When you enter my office, you’ll see a picture of the Chinese character for chaos, or difficulty, pronounced wei (way). It was left for me by the previous tenant, but seemes particularly a propos to me right now as I go through growing pains. It’s NOT exactly the one most of us have heard about by now, that within crisis there is opportunity. Those who know the Chinese language well point out that this crisis equals opportunity idea is an oversimplification or misconception that Westerners take to extremes. The character on my wall by itself means simply “chaos” or even “danger”. Put together with another character, ji, the two form a word that can mean “crisis”, and that other character, ji, is the one some say means “opportunity. However, that ji character by itself actually means something like “incipient moment; crucial point (when something begins or changes).”
Here, we are just talking about the single character wei, which is indeed chaos. I prefer to think of it in the way described above, of a small plant trying to push up out of the ground. Pushing up out of the ground is a strenuous and tumultuous affair. Anything could happen. In the right circumstances, yes, it could turn into a huge tree. But it could also get stepped on, eaten, or scorched. So it is also a delicate moment, when great care is needed. This character can be a particular reading of the I Ching, a Chinese method of divination. In the reading for this character, it mentions that it is important to act with reason, and ethically and honestly during such a time.

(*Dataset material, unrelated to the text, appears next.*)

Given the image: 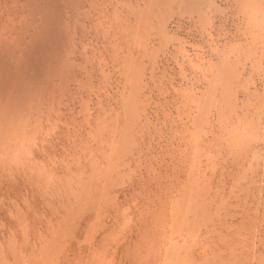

I can certainly identify, because taking on the whole clinic myself since the other practitioners have moved out has definitely felt like a strenuous and tumultuous affair. Much has gone well, but there have been daily struggles, technical difficulties, and just a lot to do. It also feels like the culmination of years of hard work, starting with when I began acupuncture school. So after years of “germination,” it feels like I am finally pushing through the ground toward my dream. It’s all felt alternately joyous and anxiety ridden.
This character reminds me that it is normal to feel some difficulty as I strive to grow toward my dream. Sometimes we feel like we are the only ones struggling, the only ones who feel like this, the only ones having this particular problem. The wisdom of those who came before us is that we all experience some difficulty of some sort or another, and someone else (probably millions of someones) is definitely feeling the same thing you are, somewhere. It helps to remind myself of this, and also to remind myself that this chaos of changing furniture, difficulties with voicemails and internet connections, cash flow, and the like, is part of the growing process toward a worthy end. The great dream of helping as many people as I can with Chinese Medicine, and of spreading the word about how it can help women in all phases of life, is blossoming.